___ Source extract
Greg Abel
Greg Abel

Reputation: 49

Get JRE version from application

I need to get the java version from my application that the user has currently installed on their machine. However, the application that I have is installed with a self-contained JRE and when I do a System.getProperty("java.version"), it only returns the version of that self-contained JRE. Is there anyway that I can get the version that is installed on the machine?

Upvotes: 3

Views: 3575

Answers (6)

K. Soni
K. Soni

Reputation: 1

  1. control panel
  2. java
  3. Java tab
  4. view you can see exact version of java used and it's location.

Upvotes: 0

Elyor Murodov
Elyor Murodov

Reputation: 1028

While System.getProperty("java.version") returns the version of the Java that your app is running on, calling "java -version" as a system command from your Java app will return the version of the default(installed) Java in your system.

Here are the generic steps to find it programmatically:

  1. Using ProcessBuilder in Java, execute the system command "java -version". This is certainly platform-independent.
  2. Read the output from executed process. The version is usually on the 1st line of the output (smth like java version "1.8.0_191"), so reading the 1st line is enough.
  3. Check using regular expression, if the output matches a string containing a java version, you just parse the version and that will be what you are looking for.
  4. Otherwise, it means the output is an error message (smth like -bash: java: command not found), and there is no Java installed in your system.

Upvotes: 0

Vishwa Ratna
Vishwa Ratna

Reputation: 6420

The JRE installation are listed in the registry in the key only for Windows, Linux do not have central registry.

HKEY_LOCAL_MACHINE\SOFTWARE\JavaSoft\Java Runtime Environment

You can make a simple program to test :

public class ShowVersion {
 public static void main(String args[]) {
   System.out.println(System.getProperty("java.version"));
 }
}

Or you can try command prompt

Type java -version

For more you can refer sister site of SO :

https://superuser.com/questions/1221096/how-do-i-check-what-version-of-java-i-have-installed

Upvotes: 3

rishav prasher
rishav prasher

Reputation: 89

You can run cmd command using java (java -version) and use that output to get version.

    List<String> cmdArgs = new ArrayList<>();   

                        cmdArgs.add("cmd.exe");
                        cmdArgs.add("/C");
                        cmdArgs.add("java -version");

    ProcessBuilder processBuilderObj = new ProcessBuilder();
                    processBuilderObj.command(cmdArgs);
      Process process = processBuilderObj.start();
 //get inputStream 
                        BufferedReader data = new BufferedReader(new InputStreamReader(process.getInputStream()));
                        String line1;
                        while ((line = data.readLine()) != null){
                            System.out.println(line);
                        }

Upvotes: 0

jwenting
jwenting

Reputation: 5663

if you're bundling a JRE (did you check the distribution license for it? Make sure you are allowed to do so) and it's running under that, you get that version back.

If the user were to run it under another JRE, you'd get the version of that JRE. That's just how things work.

In fact if you're using a self-contained JRE the user doesn't even have to have another JRE installed on his system at all, that's the entire point of bundling one in the first place.
______
___ Data for analysis
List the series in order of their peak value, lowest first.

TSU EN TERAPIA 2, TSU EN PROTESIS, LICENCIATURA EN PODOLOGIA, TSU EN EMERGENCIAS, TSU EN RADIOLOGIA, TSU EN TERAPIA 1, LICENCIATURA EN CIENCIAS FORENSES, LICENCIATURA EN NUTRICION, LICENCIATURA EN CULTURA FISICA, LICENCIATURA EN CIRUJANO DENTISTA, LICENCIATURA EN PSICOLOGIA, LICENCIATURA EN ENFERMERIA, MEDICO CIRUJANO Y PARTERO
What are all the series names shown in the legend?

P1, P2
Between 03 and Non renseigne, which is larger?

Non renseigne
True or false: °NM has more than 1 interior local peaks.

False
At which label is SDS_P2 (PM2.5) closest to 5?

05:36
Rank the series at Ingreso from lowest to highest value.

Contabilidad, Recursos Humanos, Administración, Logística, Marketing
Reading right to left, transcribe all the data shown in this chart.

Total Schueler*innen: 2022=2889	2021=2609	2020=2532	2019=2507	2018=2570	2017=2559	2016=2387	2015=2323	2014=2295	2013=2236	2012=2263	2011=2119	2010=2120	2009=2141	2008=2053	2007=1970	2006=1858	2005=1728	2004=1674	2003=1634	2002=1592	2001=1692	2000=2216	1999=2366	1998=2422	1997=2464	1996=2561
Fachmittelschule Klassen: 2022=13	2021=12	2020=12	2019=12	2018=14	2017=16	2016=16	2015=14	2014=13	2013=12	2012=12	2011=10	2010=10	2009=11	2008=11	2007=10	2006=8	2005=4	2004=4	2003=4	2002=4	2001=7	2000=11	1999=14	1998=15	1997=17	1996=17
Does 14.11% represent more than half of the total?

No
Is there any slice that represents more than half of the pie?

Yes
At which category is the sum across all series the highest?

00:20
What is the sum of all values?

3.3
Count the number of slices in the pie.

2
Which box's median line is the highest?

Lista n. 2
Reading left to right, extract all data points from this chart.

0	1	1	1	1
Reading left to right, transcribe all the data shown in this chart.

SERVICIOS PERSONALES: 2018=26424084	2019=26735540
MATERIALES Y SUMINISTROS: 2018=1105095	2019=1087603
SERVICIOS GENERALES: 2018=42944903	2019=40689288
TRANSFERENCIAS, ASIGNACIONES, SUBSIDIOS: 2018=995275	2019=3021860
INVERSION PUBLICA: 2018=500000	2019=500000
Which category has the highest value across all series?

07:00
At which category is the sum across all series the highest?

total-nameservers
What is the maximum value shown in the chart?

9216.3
______
(Try it)
Change "self-contained JRE" to "bundled JRE" in the part of the thread between "Get JRE version" and "Answers (6)", inclusive, and give that part in full.

(Exercise result)
Get JRE version from application

I need to get the java version from my application that the user has currently installed on their machine. However, the application that I have is installed with a bundled JRE and when I do a System.getProperty("java.version"), it only returns the version of that bundled JRE. Is there anyway that I can get the version that is installed on the machine?

Upvotes: 3

Views: 3575

Answers (6)